As shown in fig. 4 a, the machine station control device 100 controls the supply device 70 so that the supply amount (total spray amount) of the additive agent linearly increases when the number of operations of the air spinning device 7 is less than the predetermined number (less than 40 in fig. 4 a). The machine station control device 100 controls the supply device 70 to supply a fixed amount of the additive when the number of operations is equal to or greater than a predetermined number (equal to or greater than 40). As a result, as shown in fig. 4 (b), in the spinning machine 1, the additive is supplied to the air in an amount corresponding to the number of operations of the air spinning device 7, and therefore, the amount of the additive supplied to the air spinning device 7 can be made uniform. Therefore, in the spinning machine 1, the additive can be prevented from being excessively supplied to the air spinning device 7 of the spinning unit 2. As a result, the spinning machine 1 can stably supply the additive.

In the example shown in fig. 4 (a), the predetermined number is 40, and a mode in which a fixed amount of the additive is supplied when the number of operations is 40 or more is described as an example. When the predetermined number is set to 40 or more, the machine control device 100 controls the supply device 70 so as to linearly increase the supply amount of the additive until the operation number becomes equal to or more than the predetermined number, as shown in fig. 5 (a). At this time, as shown in fig. 5 (b), in the spinning machine 1, the additive is supplied to the air in an amount corresponding to the number of operations of the air spinning device 7, and therefore, the amount of the additive supplied to the air spinning device 7 is uniformized.

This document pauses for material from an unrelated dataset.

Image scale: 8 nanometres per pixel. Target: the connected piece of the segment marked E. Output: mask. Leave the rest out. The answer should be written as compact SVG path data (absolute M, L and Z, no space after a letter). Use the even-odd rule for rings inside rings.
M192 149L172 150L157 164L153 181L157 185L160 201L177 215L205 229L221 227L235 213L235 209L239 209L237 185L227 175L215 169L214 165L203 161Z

In the spinning machine 1 of the present embodiment, the machine station control device 100 controls the adjustment valve 75 so as to continuously supply the additive when the number of operations is equal to or greater than the predetermined number. That is, the machine control device 100 keeps the state in which the adjustment valve 75 is opened. Accordingly, in the spinning machine 1, when the number of operations is equal to or greater than the predetermined number, the opening and closing of the control valve 75 is not repeated, and therefore, the wear of the control valve 75 and the like can be suppressed. As a result, the life (number of years of use) of the adjustment valve 75 can be extended, and the life of the supply device 70 can be extended.

In the spinning machine 1 of the present embodiment, the unit controller 10 controls the regulating valve 75 when an instruction to start a spinning operation is input after the machine is started or after a lot is changed. After the machine of the spinning machine 1 is started up or the lot is changed, the spinning operation of the plurality of spinning units 2 is started in sequence. Therefore, in order to suppress the fluctuation of the amount of mist-containing air supplied to the air spinning device 7, it is particularly effective to control the supply amount in accordance with the number of operation revolutions after the machine of the spinning machine 1 is started or after the lot is changed.

In the spinning machine 1 of the present embodiment, when the number of operations is less than the predetermined number, the machine station control device 100 controls the supply device 70 so as to linearly increase or decrease the supply amount of the additive in accordance with the number of operations, as shown in fig. 4 (a). By linearly increasing or decreasing the supply amount in this manner, intermittent control can be easily performed.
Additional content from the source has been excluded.